ノーザンブロット解析により、NFATc1誘導はFK506によりmRNAレベルで抑制されることが示された (図8)。NFATには、自身のプロモーターへの結合を通してカルシニューリン依存的ポジティブフィードバック調節ループがあることが報告されている (Zhou, B. et al. (2002) J Biol Chem 277, 10704-10711)。本発明者らの結果は、NFATc1遺伝子のカルシニューリン依存的な自律増幅が、RANKLシグナル伝達の下流を作動させていることを示唆する。
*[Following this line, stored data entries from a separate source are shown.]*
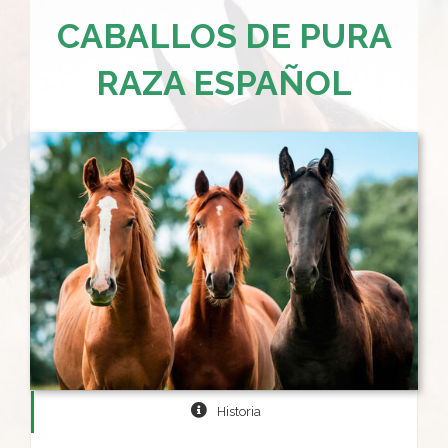
CABALLOS DE PURA
RAZA ESPAÑOL
Historia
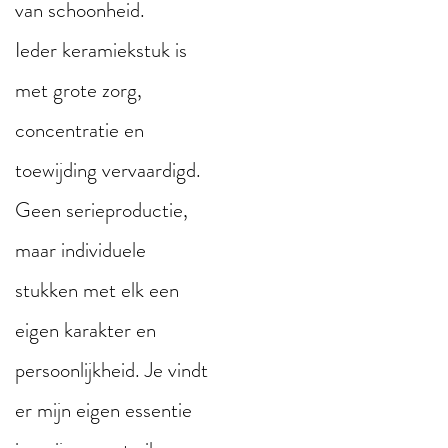
van schoonheid.
Ieder keramiekstuk is
met grote zorg,
concentratie en
toewijding vervaardigd.
Geen serieproductie,
maar individuele
stukken met elk een
eigen karakter en
persoonlijkheid. Je vindt
er mijn eigen essentie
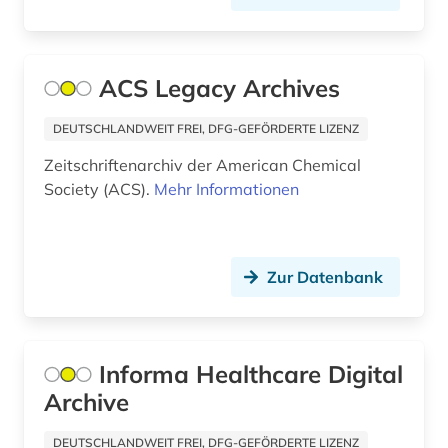
gen (1)
genexpression (1)
ACS Legacy Archives
geografie (1)
DEUTSCHLANDWEIT FREI, DFG-GEFÖRDERTE LIZENZ
geologie (1)
Zeitschriftenarchiv der American Chemical
Society (ACS).
Mehr Informationen
geowissenschaften (2)
geschichte (3)
geschichte der naturwissenschaften (1)
Zur Datenbank
gesundheit (2)
gesundheitsforschung (1)
Informa Healthcare Digital
Archive
gesundheitsförderung (1)
gesundheitsschädlicher stoff (3)
DEUTSCHLANDWEIT FREI, DFG-GEFÖRDERTE LIZENZ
[実施例7] RANKLにより誘導されるCa2+シグナル伝達
カルシニューリンはIP3が媒介する小胞体からのCa2+放出とそれに続く原形質膜を通した細胞内へのCa2+流入により活性化されることが知られている (Crabtree, G. R., and Olson, E. N. (2002) Cell 109 Suppl, S67-79)。RANKLが誘導するカルシニューリンの活性化機構の手がかりを得るため、Ca2+の選択的キレーターであるBAPTA-AMで細胞を処理することによりCa2+の可動化を遮断した。
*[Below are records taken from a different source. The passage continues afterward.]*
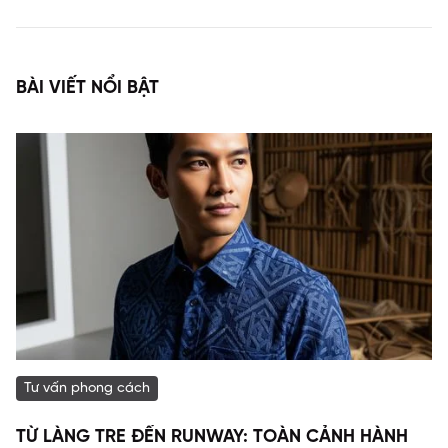
BÀI VIẾT NỔI BẬT
Tư vấn phong cách
TỪ LÀNG TRE ĐẾN RUNWAY: TOÀN CẢNH HÀNH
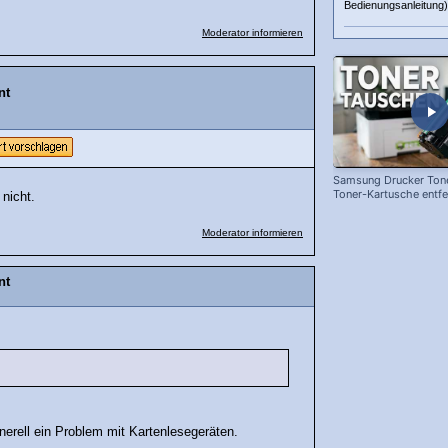
Bedienungsanleitung) 
Moderator informieren
nt
Samsung Drucker Tone
Toner-Kartusche entf
 nicht.
ersetzen!
Moderator informieren
nt
erell ein Problem mit Kartenlesegeräten.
BAPTA処理は以下にように行なった。細胞内Ca2+をキレートするため、15μM BAPTA AMおよび0.04% pluronic F127 存在下、血清を含まないα-MEM中で細胞を60分インキュベートした。その後細胞をα-MEMで2回洗浄し、RANKL/M-CSFを含むα-MEM/FBSでインキュベートした。この処理は、RANKLが誘導する破骨細胞形成の間中、1日1回行なった。
またCa2+測定は以下のように行なった。まず細胞を5μM fluo-4 AM、5μM Fura Red AM、および 0.05% pluronic F127 の存在下、血清を含まないDMEMで30分インキュベートした。その後DMEMで細胞を2回洗浄し、10% FBSおよび10 ng/ml M-CSFを含むDMEMで後インキュベートを20分間行った。これらの色素をロードした細胞をHank's balanced salt solutionで3回洗浄し、共焦点顕微鏡 (Leica) の倒立台にマウントした。細胞は488 nmで励起し、fluo-4は505-530 nm、FuraRedは600-680 nmの放出を5秒間隔で同時に測定した。単一細胞の細胞内Ca2+濃度を測定するため、FuraRedに対するfluo-4の蛍光強度の比を算出した。基底レベルからの比率の値の上昇を、10μM ionomycinを添加して得た最大比率上昇で割り、%最大比率上昇 (%max ratio increase) として表した。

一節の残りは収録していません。